Recently I have come across a meme posted by my friend. He is an English teacher and runs his own language school. The meme suggests that the Polish language is relies heavily on letters of the alphabet located towards the end, somewhat in opposition to the English language. Since I already had both Polish and English dictionary in a digital form, as I needed them for my AI Hangman project, I figured I would do a quick check to verify this claim. Here we go!
I used an English dictionary containing around 466K entries and a Polish one containing around 4.3M(yes, four point three million) words.

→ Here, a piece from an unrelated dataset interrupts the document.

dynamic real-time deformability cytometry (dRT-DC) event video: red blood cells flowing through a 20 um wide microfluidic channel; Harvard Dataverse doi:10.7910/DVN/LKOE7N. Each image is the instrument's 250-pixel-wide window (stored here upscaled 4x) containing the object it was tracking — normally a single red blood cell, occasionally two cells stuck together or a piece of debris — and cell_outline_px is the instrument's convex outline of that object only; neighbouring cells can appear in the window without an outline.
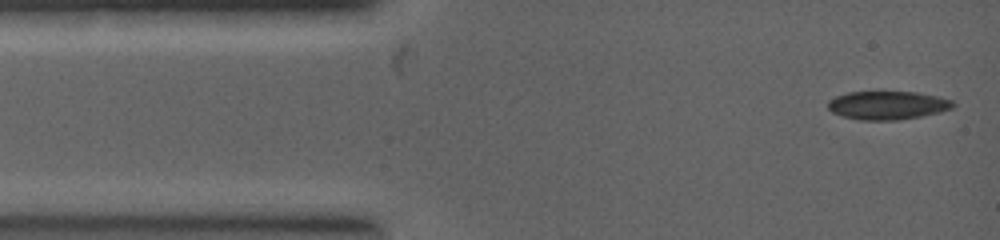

The mind blowing number comes from the fact that we express tenses (past, present and future) by modifying the headword itself, therefore the number of possible combinations of each word is much higher than in English.Using Python I iterated through all the words and calculated the probability of a letter occurring in a randomly selected word from each dictionary. The formula for each letter is simple:
Probability(letter) = Number of words that contain a given letter / number of all words in the dictionary.
I used Tableau Public to visualize my data as I like this software very much. The first graph shows the letters alphabetically. You can see there are some letters at the end that don’t exist in English. Also, natively letters X, Q and V don’t exist in the Polish language. Only foreign words contain them and there aren’t that many of them in Polish. Otherwise the shapes of the distributions are roughly similar.
The second graph shows what letters are most likely being used in any randomly selected word. The first 5 in Polish are I,A,O,E,N. Not really letters from the end of the alphabet. But you can see that W,Z and Y are far more prevalent in Polish than in English.
In order to have the full view of the differences between English and Polish I calculated the LIFT measure. It tells you how a number compares to baseline. For instance, the probability of using an O when writing an English word is 49% (0.4899 on the graph above), but in Polish it is 66% (0.6670). So Polish people are 36% more likely to use an O in any given word. The below graph shows the differences with English as the baseline.
It’s clear that we use more W, Y and Z. These letters are indeed at the end of the alphabet. But we also use far more J and K that are more in the middle. Also, this is a good example of baseline fallacy. Since the probability of using a Z in English is really small – only 3.5% - then the percentage increase in probability seems enormous. If you look at the second graph again you will see that W,Z Y are not at the top of most used letters, but are 7th,8th and 9th, respectively.
Much more liberal use of W,Y and Z in Polish create the impression that we tend to use only the letter from the end of the alphabet, which does not seem to be supported by numbers. Admittedly, if we took into consideration only the most frequently used words and not all dictionary entries, the result might have been different. But with the available data we can only say that the meme is an exaggeration.